Members of the Federal Reserve’s interest rate-setting committee said they are factoring improvements in labor productivity into economic forecasts as artificial intelligence technology becomes more widespread.
Federal Reserve Chairman Jerome Powell addressed the topic at a press conference in December, saying that in past waves of technology, “we’ve always had more jobs, more productivity, and higher incomes. What’s going to happen here? We’ll have to wait and see.”
Economists and investors say generative AI tools in particular have the potential to improve worker productivity and shake up the labor market. These machine learning-powered tools are likely to improve over time as more people use them to enhance their jobs, say researchers writing for the National Bureau of Economic Research.
“That’s because AI can learn. And humans can try to use AI more effectively and train AI to suit each person. And the resulting productivity gains are enormous,” said Ping Wang, economics professor at Washington University in St. Louis and co-author of “Artificial Intelligence and Technological Unemployment.”

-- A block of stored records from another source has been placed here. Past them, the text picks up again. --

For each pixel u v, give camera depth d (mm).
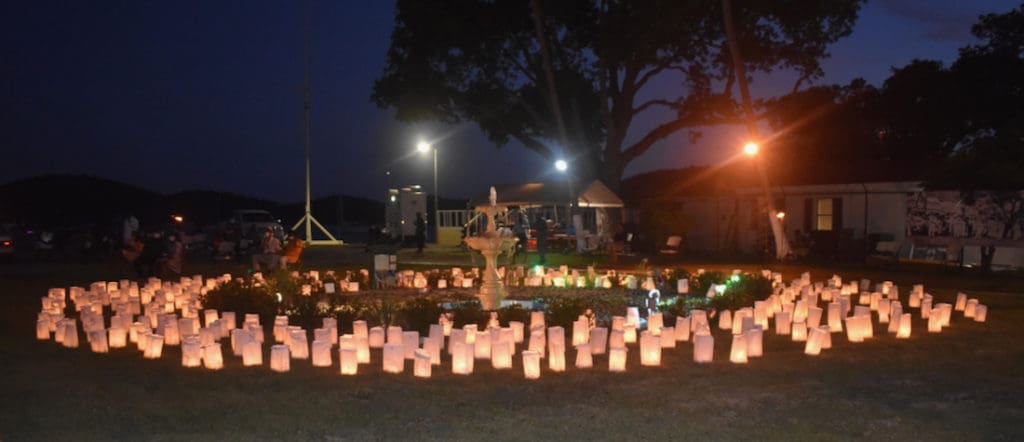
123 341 10352
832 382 8211
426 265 25203
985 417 6922
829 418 6852
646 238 31766
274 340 10883
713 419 6801
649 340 9000
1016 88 34844
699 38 33625
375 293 16266
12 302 15797
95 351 9969
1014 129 23078
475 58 35656
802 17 31797
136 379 8359
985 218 25562
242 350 9492
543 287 17312
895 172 29594
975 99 34844
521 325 10328
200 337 9508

Wang and his co-author, Tsinga Wong, a senior economist at the Richmond Fed, modeled various scenarios for the development of AI. In an “unrestricted growth” scenario, where technology is fully developed over many decades, 23% of workers would be unemployed and labor productivity would increase by a factor of 3 to 4.
“Over the next 10 years, like the midterm run, labor productivity will rise by about 7% per year,” Wang said in an interview with CNBC. He noted that this is a hypothetical scenario and may not play out.

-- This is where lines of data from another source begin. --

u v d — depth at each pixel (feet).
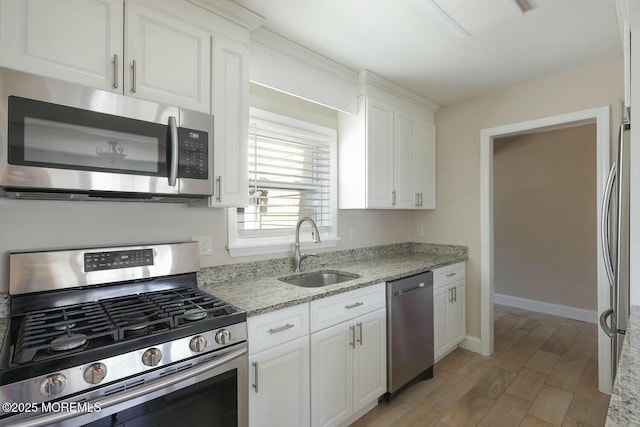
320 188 8.63
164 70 4.77
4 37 3.60
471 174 9.90
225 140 5.46
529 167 13.70
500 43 6.83
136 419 3.54
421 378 8.20
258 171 7.39
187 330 3.94
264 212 7.55
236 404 4.43
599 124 7.72
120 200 5.23
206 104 5.22
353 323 6.34
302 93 7.13
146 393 3.56
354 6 5.60
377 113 8.56
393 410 6.98
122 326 3.76
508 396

Potential implications could affect the employment side of the Federal Reserve’s dual mandate. The Federal Open Market Committee in December predicted the federal funds rate would settle near 3% over the long term. That could be a moderately accommodative stance compared to the estimated intermediate-term neutral rate of 3.7%, according to Cleveland Fed economists.
Some investors see similarities between today’s data center construction boom and the 1990s boom in capital spending on network components.
“The fact that we’re seeing an increase in valuations makes us a little more cautious about future returns,” Dan Tolomey, chief investment officer at Trust Company of the South, said in an interview with CNBC.